(EXTRACTED INFORMATION):
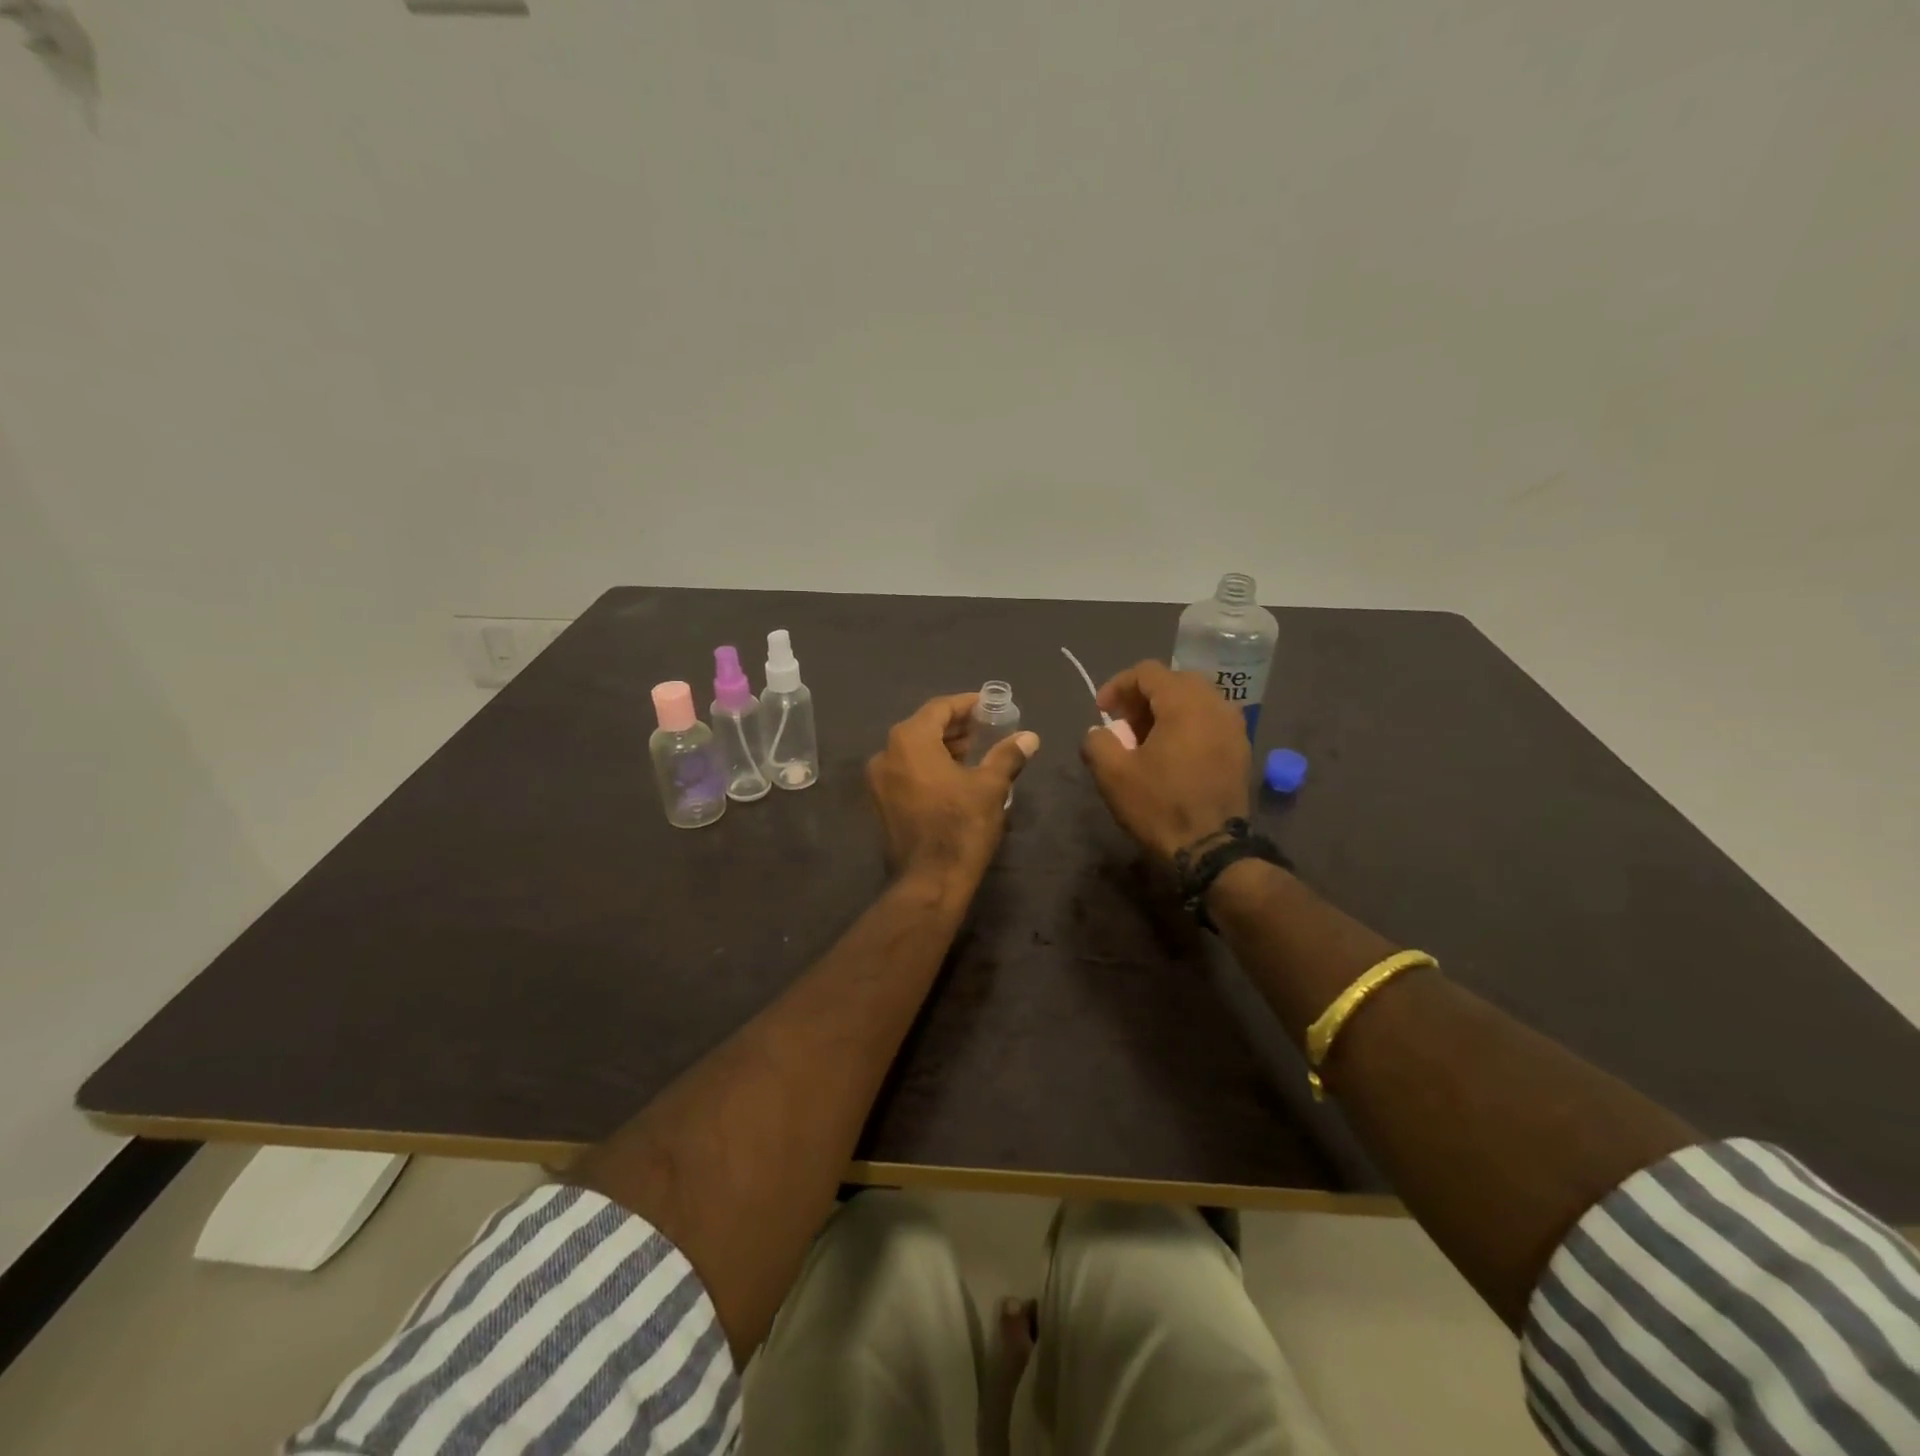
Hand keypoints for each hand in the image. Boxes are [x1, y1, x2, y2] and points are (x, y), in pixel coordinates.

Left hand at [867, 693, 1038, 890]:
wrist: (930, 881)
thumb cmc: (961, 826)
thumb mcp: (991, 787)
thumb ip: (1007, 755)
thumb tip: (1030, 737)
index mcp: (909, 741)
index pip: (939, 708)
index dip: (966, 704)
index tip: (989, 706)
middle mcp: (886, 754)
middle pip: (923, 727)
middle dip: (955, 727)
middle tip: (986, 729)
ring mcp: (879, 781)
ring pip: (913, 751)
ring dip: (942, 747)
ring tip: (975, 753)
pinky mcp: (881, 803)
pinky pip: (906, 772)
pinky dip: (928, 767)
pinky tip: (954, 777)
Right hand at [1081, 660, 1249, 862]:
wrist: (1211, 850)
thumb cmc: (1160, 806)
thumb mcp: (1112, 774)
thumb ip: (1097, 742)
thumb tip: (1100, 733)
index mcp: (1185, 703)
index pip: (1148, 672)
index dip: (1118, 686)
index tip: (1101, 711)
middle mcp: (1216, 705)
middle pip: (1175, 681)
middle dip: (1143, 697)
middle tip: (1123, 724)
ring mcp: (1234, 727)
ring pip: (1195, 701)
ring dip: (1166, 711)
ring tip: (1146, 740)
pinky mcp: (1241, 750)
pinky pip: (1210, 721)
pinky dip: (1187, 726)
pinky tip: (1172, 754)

(EXERCISE REQUIREMENTS): Every line above with the word "pinky" belongs in the answer, copied as written.

(RESPONSE BELOW):
pinky mcp: (881, 803)
pinky pip: (906, 772)
pinky dip: (928, 767)
pinky tip: (954, 777)
pinky mcp: (1241, 750)
pinky pip: (1210, 721)
pinky dip: (1187, 726)
pinky tip: (1172, 754)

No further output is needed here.